Main paper/arXiv, related to the seminar, and other references, up to 5
[1] D. R. Mason, S. G. Menabde, S. Yu, and N. Park, “Plasmonic Excitations of 1D Metal-Dielectric Interfaces in 2D Systems: 1D Surface Plasmon Polaritons,” Sci. Rep. 4, 4536 (2014).
[2] D. J. Bisharat, D. F. Sievenpiper, “Guiding Waves Along an Infinitesimal Line between Impedance Surfaces,” Phys. Rev. Lett. 119, 106802 (2017).
[3] X. Kong, D. J. Bisharat, G. Xiao, D. F. Sievenpiper, “Analytic theory of an edge mode between impedance surfaces,” Phys. Rev. A 99, 033842 (2019).

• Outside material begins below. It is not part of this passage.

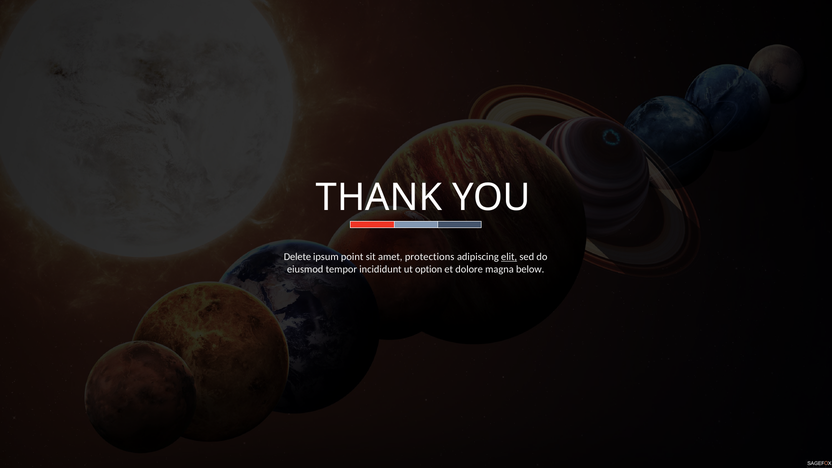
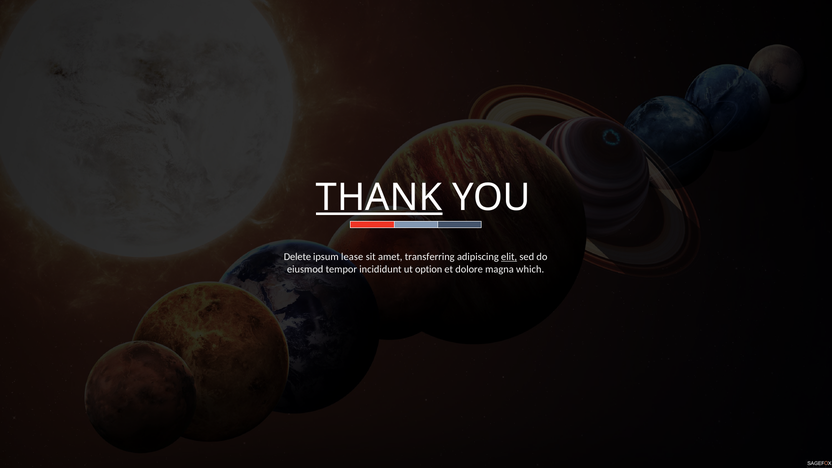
THANK underline: none -> present
point: point -> lease
protections: protections -> transferring
below: below -> which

[4] J. D. Ortiz et al., “Extension of Babinet's principle for plasmonic metasurfaces,” Appl. Phys. Lett. 119, 161103 (2021).
[5] J. D. Baena, A. C. Escobar, J. P. del Risco and R. Marqués, "Guiding Line Plasmons Between Complementary Plasmonic Metasurfaces," 2022 Sixteenth International Congress on Artificial Materials for Novel Wave Phenomena (Metamaterials), Siena, Italy, 2022, pp. X-037-X-039, doi: 10.1109/Metamaterials54993.2022.9920918.